La beauté est une salope

Publié le 18 novembre 2007

Plus grande est la beauté plus profonde est la souillure disait Bataille pour autre chose… pour jouir en fait. Mais, la beauté est une salope, Une sacrée salope, qui vous saute aux yeux du pire des lieux. Dans ce froid glacial et soudain, avec la fièvre qui ne me lâche pas, je détourne le regard du paysage pour tomber sur ce pigeon agonisant, au milieu de la chaussée. Le corps arc-bouté, l’aile pointue, le plumage moiré, la tête épuisée pliée en avant, comme échouée, le bec collé au coup et sur le sol la petite tache circulaire écarlate et très propre, comme neuve. Sur dix mètres peut-être une traînée de plume. Une beauté inouïe, insupportable. Un simple pigeon, un simple drame, une simple mort violente, une simple agonie insupportable, mais une beauté massive, de celles qui ne se laissent pas négliger, qui s’inscrivent gravé sur la rétine, comme pour empêcher de détourner le regard… La beauté est une salope.


Plus tard. Malgré le froid, Céline veut me montrer son expo en cours d’installation. Nous descendons donc dans ce bâtiment froid. Tout est éteint, pas un chat. Je suis surpris par l’ampleur du travail qui reste avant mardi soir. Mais il y a déjà beaucoup sur les murs.
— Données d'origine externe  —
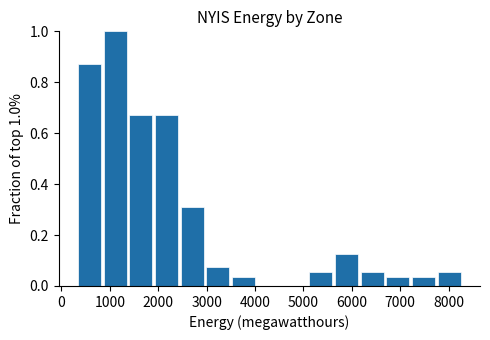

Which range on the x-axis has the tallest bar?

800 to 1400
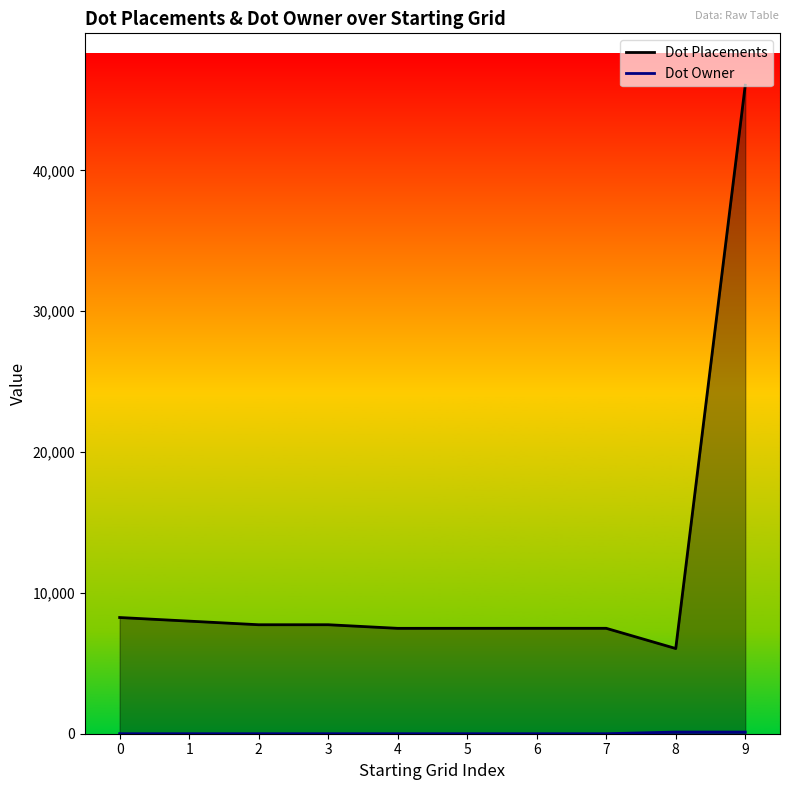

What is the maximum value for Dot Placements?

46047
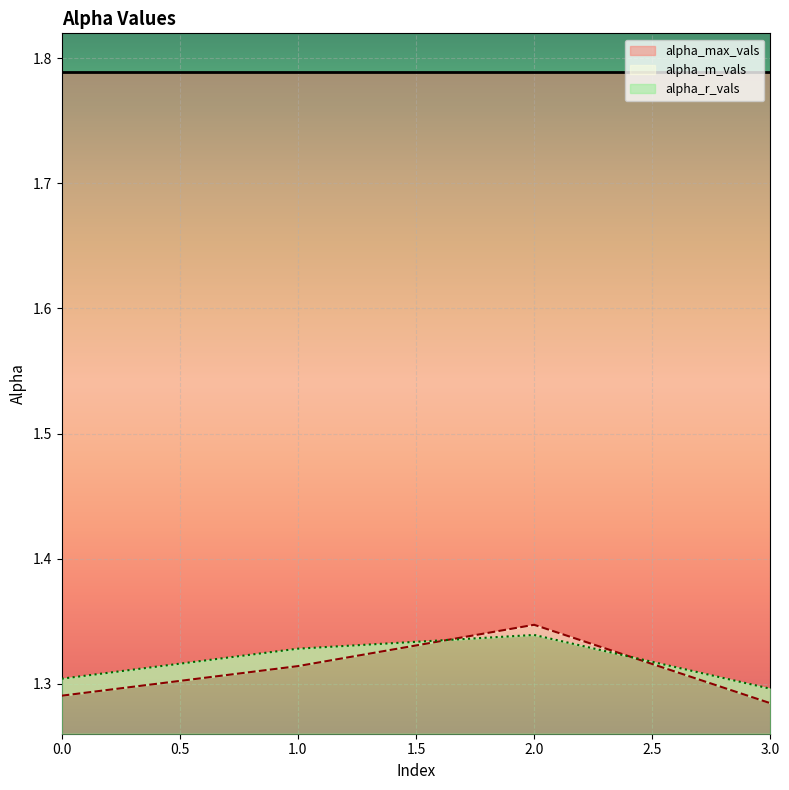

True or false: alpha_m_vals and alpha_r_vals cross at least once.

True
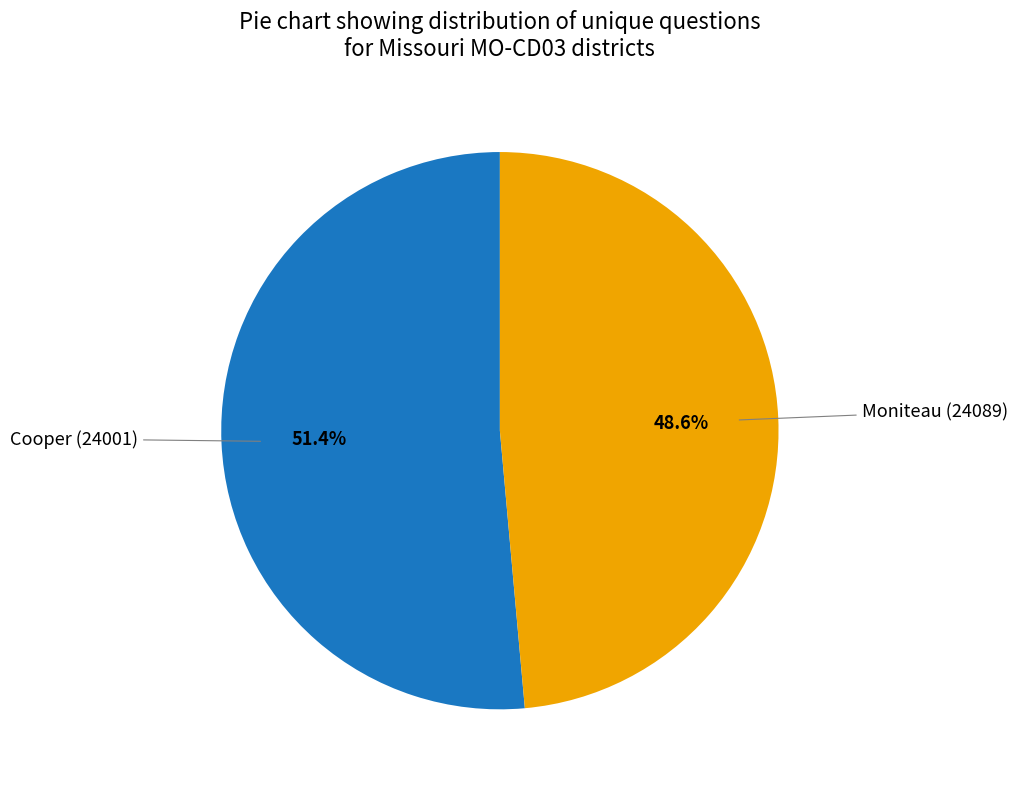

Does any single category account for the majority?

Yes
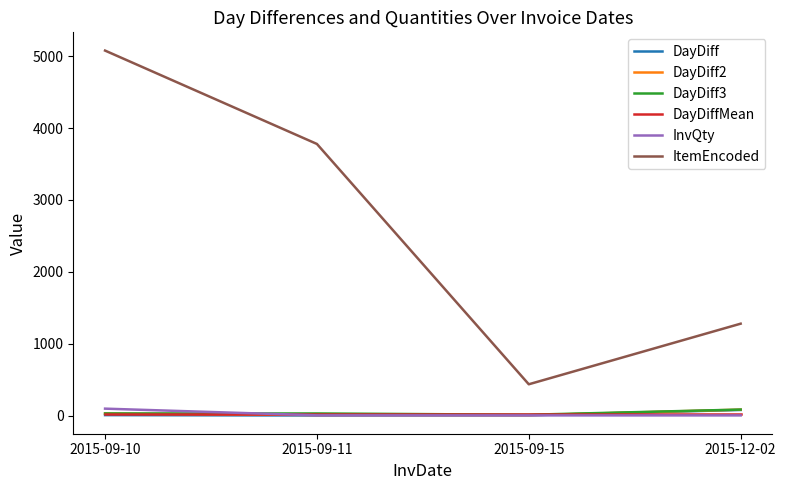

Between 2015-09-15 and 2015-12-02, which series saw the biggest shift?

ItemEncoded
D’un coup d’œil, j’ai vu que ses lavis fonctionnaient merveilleusement qu’elle a bien fait de choisir une peinture rouge pour les murs… Mais ce qui m’a surpris, c’est le rendu de l’alignement de tirages des dessins qu’elle publie sur le web, qui à priori ne sont pas taillé pour le mur, pour la confrontation « plastique »… Je m’approche, et c’est beau, incroyablement beau, et même le texte est attirant. Il me vient que les catégories de genre existent bien, qu’il y a des images qui appellent le livre, par une nature plus proche du langage, et d’autres qui sont taillées pour la confrontation physique. Je vois très bien comment son travail revient depuis quelques mois vers une évidente plasticité, et que cet alignement de tirage numérique, presque déjà ancien, aurait parfaitement sa place imprimée dans un livre. Mais malgré cette identité de genre, indéniable, devant moi, sur ce mur, ça tient le coup, ça prend même une dimension nouvelle, une lisibilité extraordinaire. Je suis troublé et content. Les images de Céline sont encore un immense mystère.